What’s more important is to think about death. That’s much more optimistic. Thinking about life is thinking about the past and thinking about death is thinking about the future. Should we not think about tomorrow and not yesterday? Why do people die? What purpose do people die for? Pondering over these questions will lead to a fruitful life. People cease to be people when they die. Life leaves their bodies, and the living become the deceased. It’s a transformation, a transfiguration, and a transmogrification. What else would have meaning if not this? What indeed?
That is why we shall ask these questions. Why we shall ask these questions to ourselves. Why do people die? What purpose do people die for? Of course, these questions require some intelligence, and would be difficult for someone like Shichika, but they’re not terribly difficult questions.

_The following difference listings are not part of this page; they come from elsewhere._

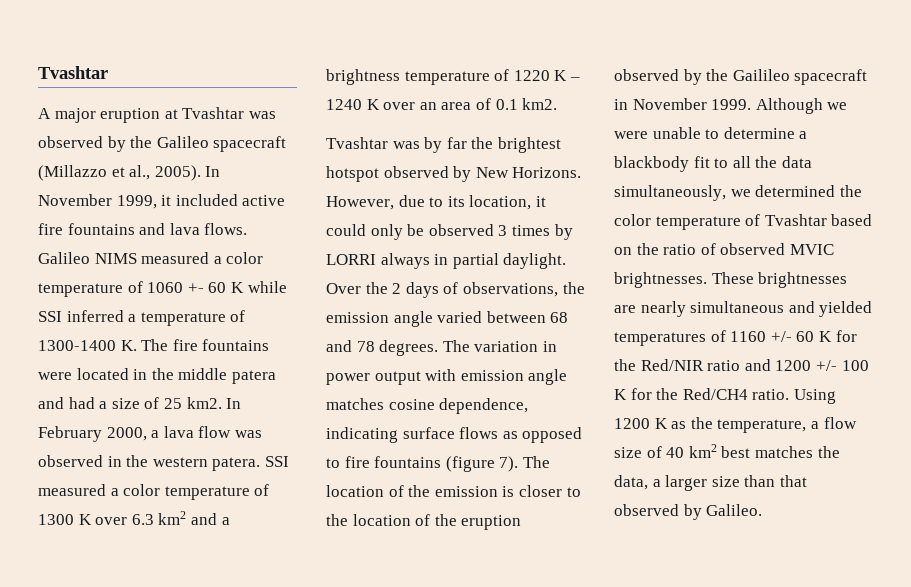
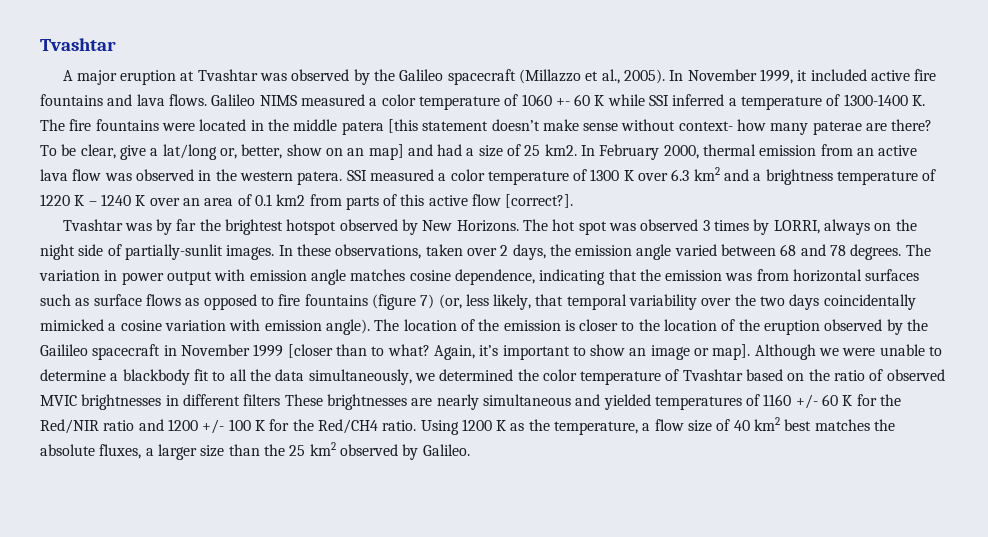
(276, 377) none -> [387,119,933,135] [40,144,404,160] [this statement doesn’t make sense without context- how many paterae are there? To be clear, give a lat/long or, better, show on an map]
[151,430,160,438] a -> [703,144,918,156] thermal emission from an active
[522,98,558,110] km2. -> [276,194,574,210] km2 from parts of this active flow [correct?].
[326,195,546,210] [326,224,573,240] [326,253,567,269] [326,282,558,298] However, due to its location, it could only be observed 3 times by LORRI always in partial daylight. Over the 2 days of observations, -> [523,219,917,235] [40,244,546,260] The hot spot was observed 3 times by LORRI, always on the night side of partially-sunlit images. In these observations, taken over 2 days,
(398, 435) none -> [608,269,920,282] [40,294,90,306] that the emission was from horizontal surfaces such as
[499,456,519,472] 7). -> [420,294,916,310] [40,319,370,335] 7) (or, less likely, that temporal variability over the two days coincidentally mimicked a cosine variation with emission angle).
[711,99,752,110] 1999. -> [253,344,751,360] 1999 [closer than to what? Again, it’s important to show an image or map].
[614,272,707,288] brightnesses. -> [81,394,281,410] brightnesses in different filters
[614,475,648,490] data, -> [40,444,142,459] absolute fluxes,
[779,475,807,487] that -> [263,442,336,456] the 25 km2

They’re debates with no answer. If you think you’re right then you’re right, and if you think you’re correct then you’re correct. The right answer should be determined by each individual. Ah, perhaps not each individual, but in this case, each deceased.
At least, there’s no need to rely on the wisdom of ancestors. To give my answers as a point of reference, people die as part of natural law, because living is unnatural. And the purpose that people die for is themselves. The first question aside, the second question might require more explanation. Allow me to explain.
What does it mean to die for yourself? This is a precise meaning of the words, one that might be something that’s exclusive to myself, and I don’t even expect my brother to share it, but living requires more effort than dying. To be frank, it’s tiring. It’s exhausting. Waking up, eating, walking, talking, sleeping… expenditure comes with exhaustion. In comparison, death, or rather being dead, is easy. There’s no expenditure or exhaustion.
Just like the Yasuri family at present. We have been exiled to an uninhabited island for twenty years, doing nothing and feeling nothing, only dying. Not living, but dying. You could say that Shichika and I were born into death. Or would it be more direct to say that we were born from death? Well, no matter you call us, I am myself, Shichika is Shichika, and the Yasuri family is the Yasuri family. Strangers shouldn’t intrude in family matters. There’s no need for outside interference.
How was that? I didn’t have anything to say about myself, and I may have only lined up some nonsense, but please overlook my misconduct as a bit of entertainment.
But even so. If you have the opportunity, why not think of these questions? Why do people die? For what purpose do people die? Why do you die? For what purpose do you die? Would you be better off dead, or would you be worse off dead? It may be of some use. It might paradoxically help you live more optimistically. Despite what I say, these questions may not have comforting answers, but death has accompanied me for a quarter-century as a friend, so I hope you won’t insult it. That is my request as the head of the Yasuri family, Yasuri Nanami.